Köylüoğlu ise Morek gözlem noktasının biraz daha güneye Maaret Numan ilçesinin güneyine çekilebileceğini belirterek, "Türkiye'nin bir noktadan çekilmesi ilk adım olacaktır ve gerisi de gelecektir. Bu emsal olacaktır. Ama Türkiye çekilmezse ve Rusya da bunu kabul ederse, bu Türkiye'nin uzun yıllar Suriye'deki işgalini sürdürmesi anlamına gelecektir. Bu söylediklerimiz İdlib için geçerli. Efrîn, Cerablûs, Bab ve Ezaz'ın durumu farklı" diyor.

KAYA: RUSYA'NIN ELİ GÜÇLÜ AMA...

Kaya ve Köylüoğlu, Rusya'nın Türkiye'ye karşı elinin güçlü olduğunu ancak "bu gücü nasıl, ne kadar, ne oranda ve ne zaman kullanacağının" önemli olduğunu belirtiyor. Kaya, Türkiye'ye karşı en çok kullanılacak argümanlardan birinin El Nusra'nın kurduğu Heyet Tahrir El Şam'ın Soçi anlaşması öncesi "terör" listesine alınması olduğunu belirtiyor. Köylüoğlu da, Putin'in İtalya'da dile getirdiği "çetelerin İdlib'ten Libya'ya nakledildiği" sözlerinin Türkiye'ye yönelik bir uyarı mesajı olduğunu hatırlatıyor.

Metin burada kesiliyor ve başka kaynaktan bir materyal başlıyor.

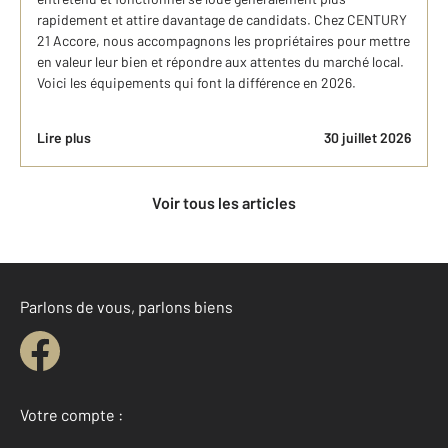
rapidement et attire davantage de candidats. Chez CENTURY
21 Accore, nous accompagnons les propriétaires pour mettre
en valeur leur bien et répondre aux attentes du marché local.
Voici les équipements qui font la différence en 2026.
Lire plus
30 juillet 2026
Voir tous les articles
Parlons de vous, parlons biens
Votre compte :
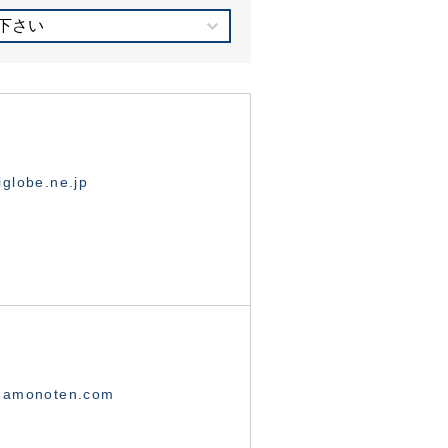
下さい
globe.ne.jp
namonoten.com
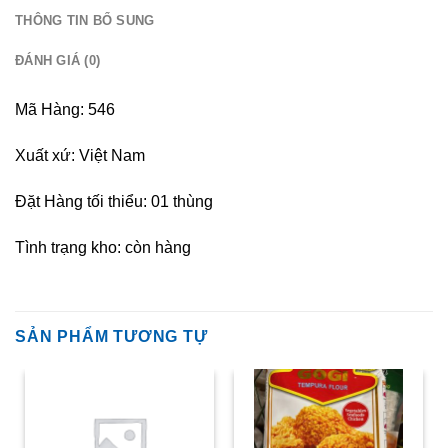
THÔNG TIN BỔ SUNG
ĐÁNH GIÁ (0)
Mã Hàng: 546
Xuất xứ: Việt Nam
Đặt Hàng tối thiểu: 01 thùng
Tình trạng kho: còn hàng
SẢN PHẨM TƯƠNG TỰ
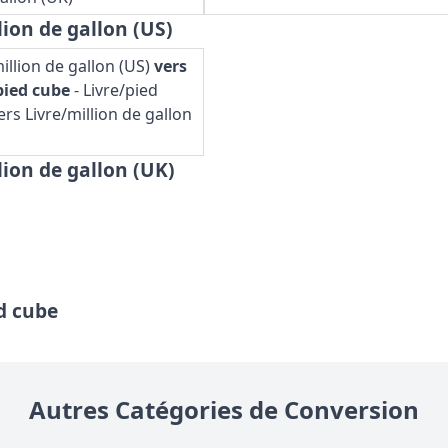
ion de gallon (US)
illion de gallon (US)
vers
pied cube
-
Livre/pied
rs Livre/million de gallon
lion de gallon (UK)
d cube
Autres Catégories de Conversion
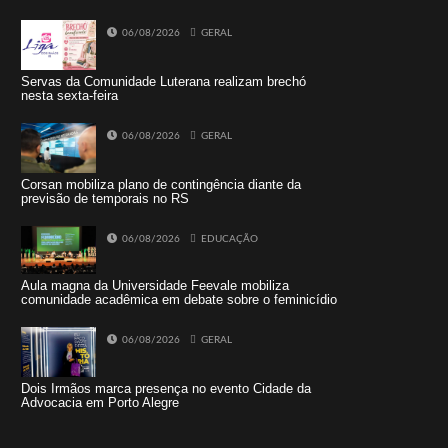
06/08/2026
GERAL
Servas da Comunidade Luterana realizam brechó
nesta sexta-feira
06/08/2026
GERAL
Corsan mobiliza plano de contingência diante da
previsão de temporais no RS
06/08/2026
EDUCAÇÃO
Aula magna da Universidade Feevale mobiliza
comunidade acadêmica em debate sobre o feminicídio
06/08/2026
GERAL
Dois Irmãos marca presença no evento Cidade da
Advocacia em Porto Alegre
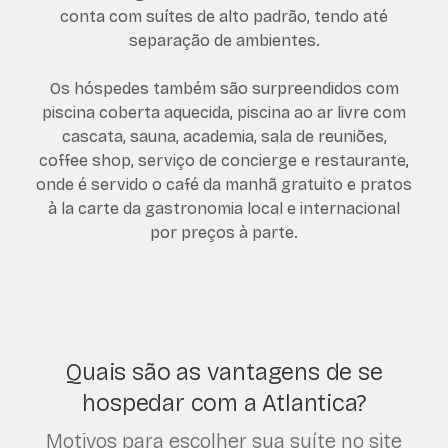
conta com suítes de alto padrão, tendo até
separação de ambientes.
Os hóspedes também são surpreendidos com
piscina coberta aquecida, piscina ao ar livre com
cascata, sauna, academia, sala de reuniões,
coffee shop, serviço de concierge e restaurante,
onde é servido o café da manhã gratuito e pratos
à la carte da gastronomia local e internacional
por preços à parte.
Quais são as vantagens de se
hospedar com a Atlantica?
Motivos para escolher sua suíte no site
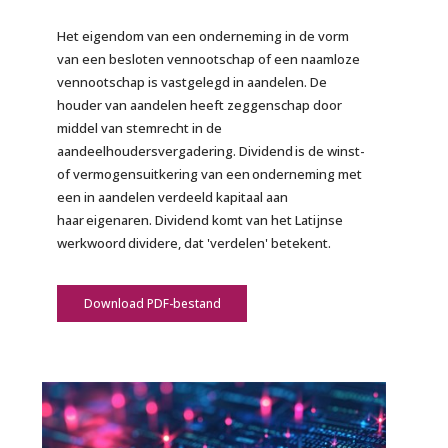
Het eigendom van een onderneming in de vorm
van een besloten vennootschap of een naamloze
vennootschap is vastgelegd in aandelen. De
houder van aandelen heeft zeggenschap door
middel van stemrecht in de
aandeelhoudersvergadering. Dividend is de winst-
of vermogensuitkering van een onderneming met
een in aandelen verdeeld kapitaal aan
haar eigenaren. Dividend komt van het Latijnse
werkwoord dividere, dat 'verdelen' betekent.
Download PDF-bestand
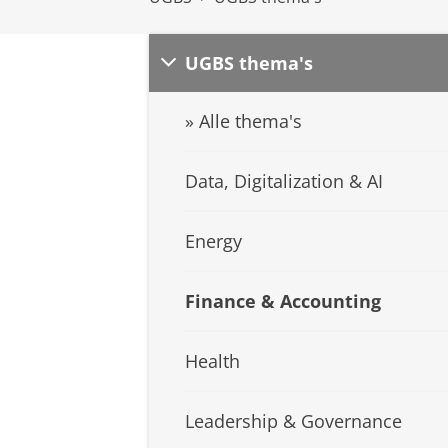
UGBS thema's
» Alle thema's
Data, Digitalization & AI
Energy
Finance & Accounting
Health
Leadership & Governance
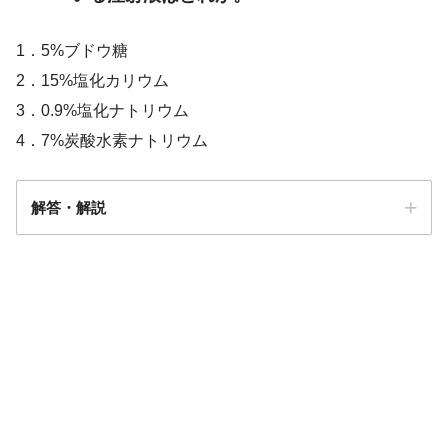
1．5%ブドウ糖
2．15%塩化カリウム
3．0.9%塩化ナトリウム
4．7%炭酸水素ナトリウム
解答・解説
解答
2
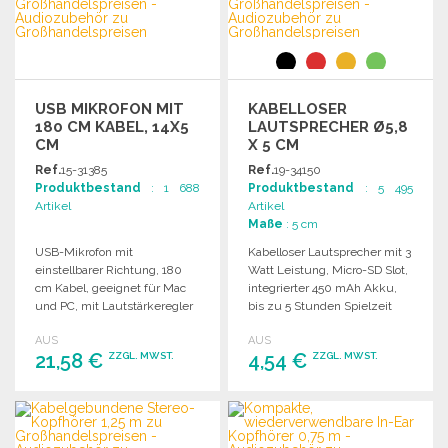
USB MIKROFON MIT
KABELLOSER
180 CM KABEL, 14X5
LAUTSPRECHER Ø5,8
CM
X 5 CM
Ref.
15-31385
Ref.
19-34150
Produktbestand
: 1 688
Produktbestand
: 5 495
Artikel
Artikel
Maße
: 5 cm
USB-Mikrofon mit
Kabelloser Lautsprecher mit 3
einstellbarer Richtung, 180
Watt Leistung, Micro-SD Slot,
cm Kabel, geeignet für Mac
integrierter 450 mAh Akku,
und PC, mit Lautstärkeregler
bis zu 5 Stunden Spielzeit
und Metallständer.
und 10m Reichweite.
AUS
AUS
21,58 €
4,54 €
ZZGL. MWST.
ZZGL. MWST.
BESTELLEN
BESTELLEN
Angebot anfordern
Angebot anfordern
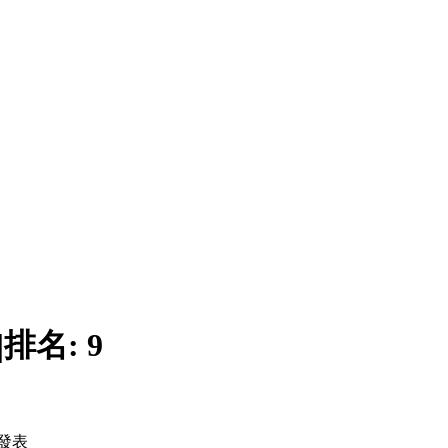
|
排名:
9
發表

'ABD İLE RUSYA YENİDEN DİZAYN İÇİN ANA HATLARDA ANLAŞTI'

"ABD ile Rusya arasında çelişkiler olduğu müddetçe Türkiye bundan faydalanmaya devam edecektir" diyen Kaya, Kudüs anlaşmasına dikkat çekerek, şunları dile getiriyor: "Kudüs anlaşması çok fazla işlenmedi, ayrıntıları da çok ortaya çıkmadı ama devamında daha da ileriye taşınması itibariyle tarihi bir anlaşmadır. 21'inci yüzyılın Sykes-Picot'u olabilecek bir anlaşmadır. ABD ile Rusya orada böylenin yeniden dizaynı konusunda ana hatlarda anlaştı. Fakat ayrıntılarda çelişkileri olacaktır. İdlib operasyonuna da ABD'nin çok ses çıkarmaması da bundan kaynaklı."